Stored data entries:

*** Begin section ***

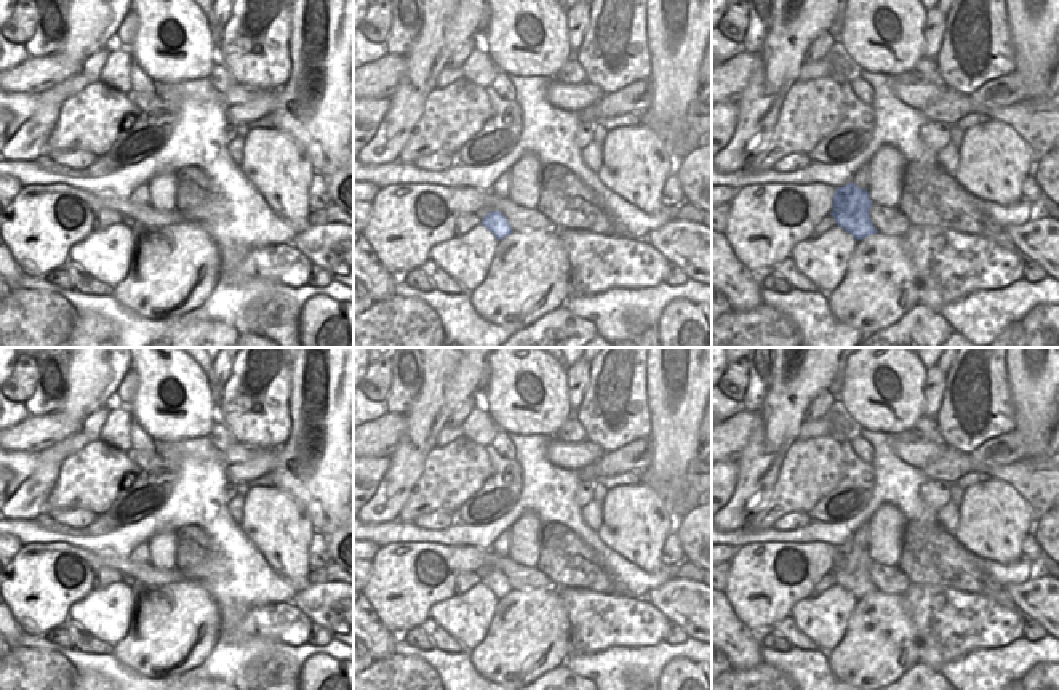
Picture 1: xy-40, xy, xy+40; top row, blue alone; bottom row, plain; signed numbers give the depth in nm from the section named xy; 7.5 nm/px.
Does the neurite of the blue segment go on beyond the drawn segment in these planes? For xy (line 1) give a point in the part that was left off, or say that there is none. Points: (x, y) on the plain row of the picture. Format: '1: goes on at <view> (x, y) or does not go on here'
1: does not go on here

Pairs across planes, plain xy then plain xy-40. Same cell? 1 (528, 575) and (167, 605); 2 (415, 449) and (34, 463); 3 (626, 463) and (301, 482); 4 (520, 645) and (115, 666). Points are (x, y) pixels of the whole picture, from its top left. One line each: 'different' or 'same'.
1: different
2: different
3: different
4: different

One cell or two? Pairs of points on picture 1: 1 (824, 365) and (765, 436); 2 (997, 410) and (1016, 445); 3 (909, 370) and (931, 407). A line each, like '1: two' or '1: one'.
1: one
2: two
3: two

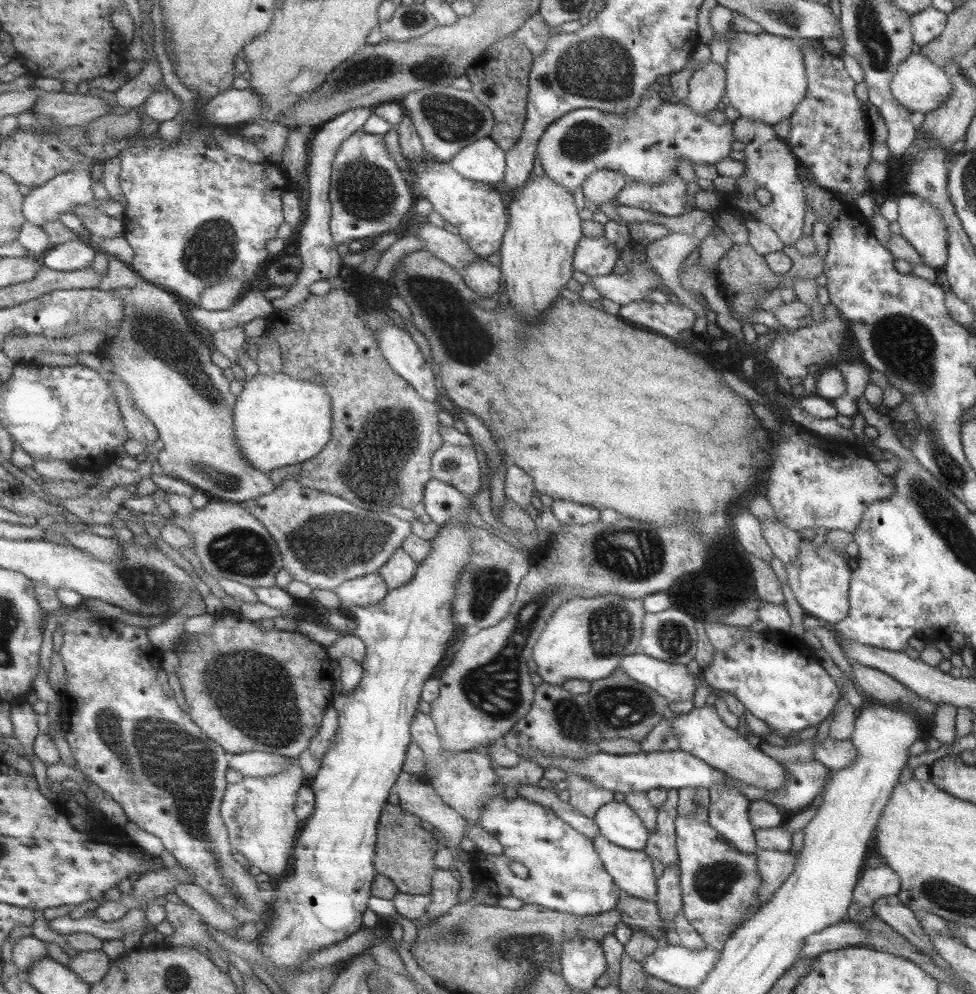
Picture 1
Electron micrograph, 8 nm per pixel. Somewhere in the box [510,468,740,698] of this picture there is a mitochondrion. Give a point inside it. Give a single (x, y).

*** End section ***

Goal of the exercise =>
Please print an exact copy of the records, with no pictures.

Exercise result =>
Picture 1: xy-40, xy, xy+40; top row, blue alone; bottom row, plain; signed numbers give the depth in nm from the section named xy; 7.5 nm/px.
Does the neurite of the blue segment go on beyond the drawn segment in these planes? For xy (line 1) give a point in the part that was left off, or say that there is none. Points: (x, y) on the plain row of the picture. Format: '1: goes on at <view> (x, y) or does not go on here'
1: does not go on here

Pairs across planes, plain xy then plain xy-40. Same cell? 1 (528, 575) and (167, 605); 2 (415, 449) and (34, 463); 3 (626, 463) and (301, 482); 4 (520, 645) and (115, 666). Points are (x, y) pixels of the whole picture, from its top left. One line each: 'different' or 'same'.
1: different
2: different
3: different
4: different

One cell or two? Pairs of points on picture 1: 1 (824, 365) and (765, 436); 2 (997, 410) and (1016, 445); 3 (909, 370) and (931, 407). A line each, like '1: two' or '1: one'.
1: one
2: two
3: two

Picture 1
Electron micrograph, 8 nm per pixel. Somewhere in the box [510,468,740,698] of this picture there is a mitochondrion. Give a point inside it. Give a single (x, y).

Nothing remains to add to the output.